AIMH (UK) holds good strong relationships with many relevant organisations (including the Association of Child and Adolescent Mental Health and Young Mind) as we begin to see a stronger presence and reach using our active Links and Events pages, through the website. In turn all these organisations readily promote our events. We also enjoy close links with the UK Marce society and over the next 4 years will be looking to develop some reciprocally beneficial arrangements including some joint conferences and workshops to boost interest in AIMH (UK).
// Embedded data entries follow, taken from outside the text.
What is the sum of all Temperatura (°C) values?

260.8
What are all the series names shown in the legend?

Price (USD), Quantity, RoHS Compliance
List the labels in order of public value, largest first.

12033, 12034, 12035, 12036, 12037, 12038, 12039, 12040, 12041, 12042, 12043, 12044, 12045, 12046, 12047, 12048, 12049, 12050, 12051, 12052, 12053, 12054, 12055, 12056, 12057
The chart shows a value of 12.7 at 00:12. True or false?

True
Articles/reports/papers and conference/workshop presentations are represented on the AIMH UK website Homepage with an enticing ‘teaser’ that is viewable to all, but actual content accessible to members only, through using their own unique password. Our Events Calendar on the Homepage highlights all AIMH UK’s events, month by month.
AIMH (UK)’s website also allows us to continue to build on new initiatives and incentives which currently include Children’s Centre membership (allowing those professionals who normally would not be able to become a member of AIMH (UK) to join, as a unit), student membership (students can join at a lower rate, subject to eligibility) and Corporate Membership for relevant organisations. AIMH UK have set up a ‘Recommended Books’ page, on the website, where Committee Members review relevant and key books for our members.
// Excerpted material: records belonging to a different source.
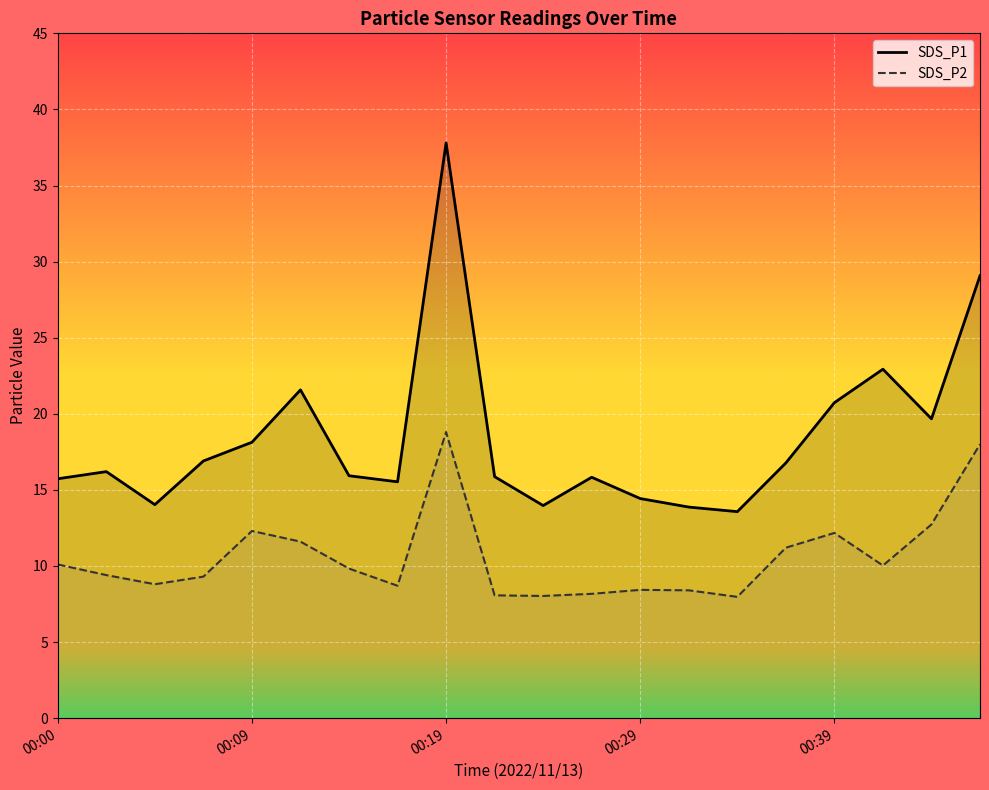

What position from the right is 10?

10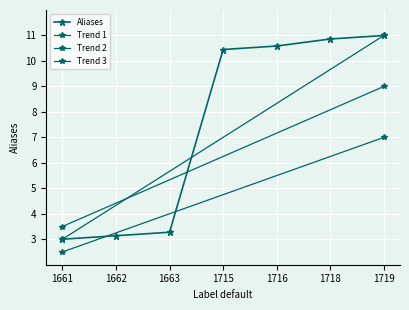

What is the change in value from 1662 to 1663?

+0.1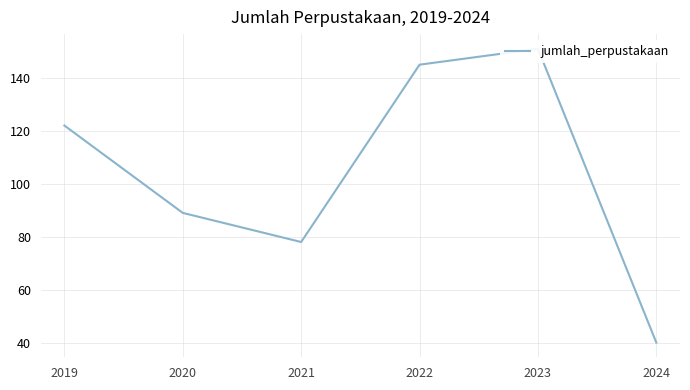

Reading left to right, transcribe all the data shown in this chart.

122	89	78	145	151	40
Our on-line store facility allows us to sell educational DVD’s to members allowing profit to AIMH (UK), and the producers of the DVD. The DVD currently on sale, ‘Early Relationships and Child Development’ showing the lives of four young children in a baby home in Russia, has raised over £2000 for HealthProm and the St Petersburg Early Intervention Institute.
The next two years is a busy period for AIMH UK as we move toward hosting the WAIMH 2014 Congress at the Edinburgh International Conference Centre June 14 – 18th. Our theme – Babies: Their Contribution, Our Responsibility – aims to highlight research emphasizing the reciprocal and co-constructional nature of parent-infant interaction, and we hope to attract some diverse presentations.